Our allocations that are high frequency are temporary, so we make a temporary heap and allocate from there, and manually promote winners out of the infant heap (when they win). We didn't do anything weird to the language. Swift's "unsafe" stuff gives us the ability to work around ARC and get high performance with API. We believe when we learn idioms that generate high performance, our job is to talk about them here so the core team can adopt them into language land and make them pretty.


Here, we've discussed marking functions for asynchronous processing with keywords akin to try and throws. We've talked about generalizing this to an entire effects system. Are you thinking about making the weak/strong/singleton an effect too?

Particularly im against turn some things into keywords and hiding the implementation from the developers where they have no recourse once the path forced onto everyone don't work quite right for them.
I think Swift have the potential to be more explicit and less implict about some things, and i think that when it was decided for a deterministic GC for start, it would be feasible to change the underlying implementation once the language matured.

So im mostly against to do things like Go where you have a keyword. I rather prefer this to be a library where people can opt-in and customize the ways to do it in a competitive fashion.

You know, even the actor model its not the solution to every problem on concurrency. Sometimes you need thread pools and message loops, and for certain problems they are the right way to do multi-threading despite the actor model be great for a lot of scenarios as Go has proven, specially in servers scenarios.

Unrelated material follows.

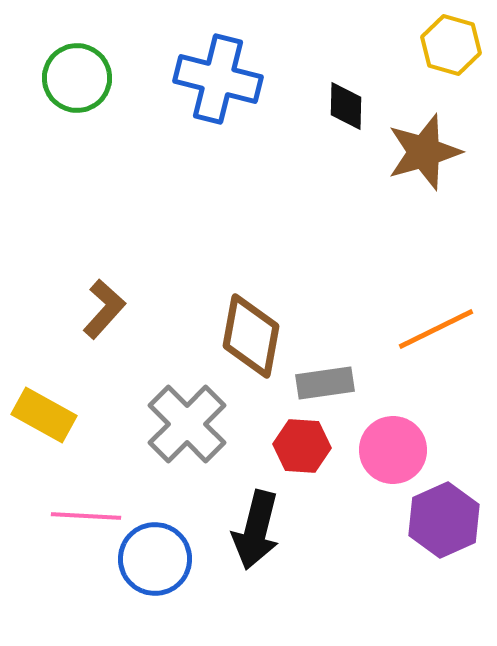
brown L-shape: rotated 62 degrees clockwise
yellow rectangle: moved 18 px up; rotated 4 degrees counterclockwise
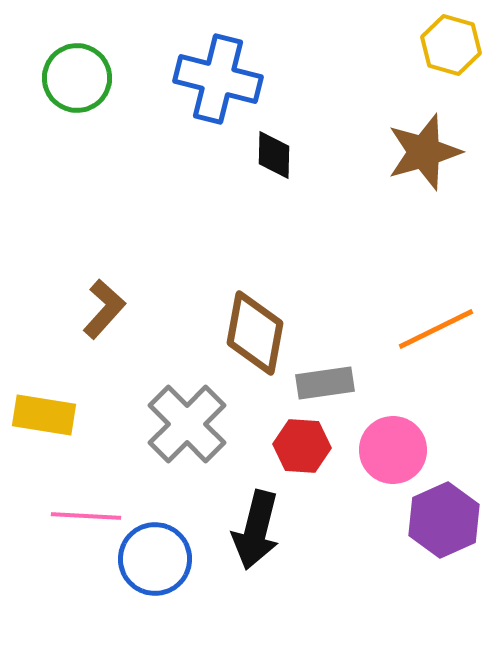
black diamond: moved 72 px left, 49 px down
brown diamond: moved 4 px right, 3 px up
yellow rectangle: rotated 20 degrees counterclockwise
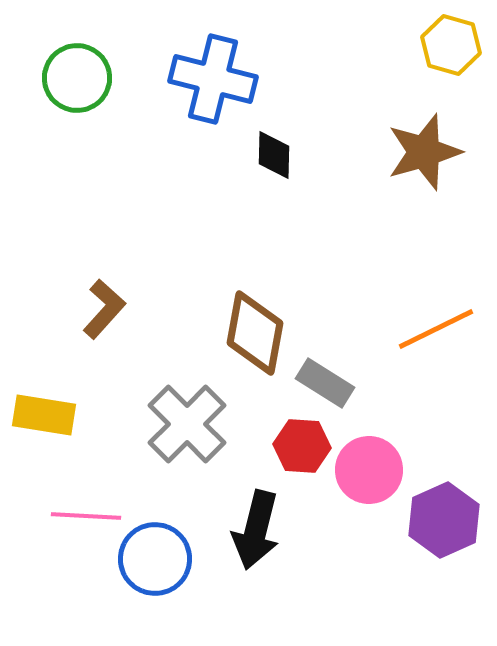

I was advocating that even in the memory control aspect, make it a language construction with hidden implementation instead of a library with explicit and therefore customizable for different scenarios.

And as it turns out, right now the fact that the ref-count is backed in the language without any recourse, its making Swift unable to become competitive in a couple of important scenarios.

So instead of an 'async' keyword, how about a library with concurrent collections, with a concurrent queue in in and a thread pool that uses native pthread's and leave the rest with the devs.

Concurrent data structures and thread pools with scheduling are very hard already, so making those available and let the user compose their concurrency according to its need would be much better than force to use things that are hidden.

So im against things like 'async' becoming a keyword with the implementation hidden from the user.
But i understand why it would be popular for the majority of programmers out there.

But as jonhburkey have shown in this thread, the fact that the ARC is unavoidable is a big impediment for Swift to become more performant in a couple of scenarios.

No problem with keywords or effects system as long its programmable and not hardcoded . But maybe Swift wants to be more like Java, Go and Javascript and less like Rust and C++ (and in that case, i think its a lost potential of what this language can achieve, which is a lot).

Edit: In case its not clear, its an anwer to @CTMacUser. BTW is there any thread or document about the design you are talking about?
If is something like:
async func x()
--- where ---
func async() {
(explicit implementation for the async 'pseudo-keyword' goes here)

Im all for it. If it manage to be explicit and customizable but also being more elegant, even better.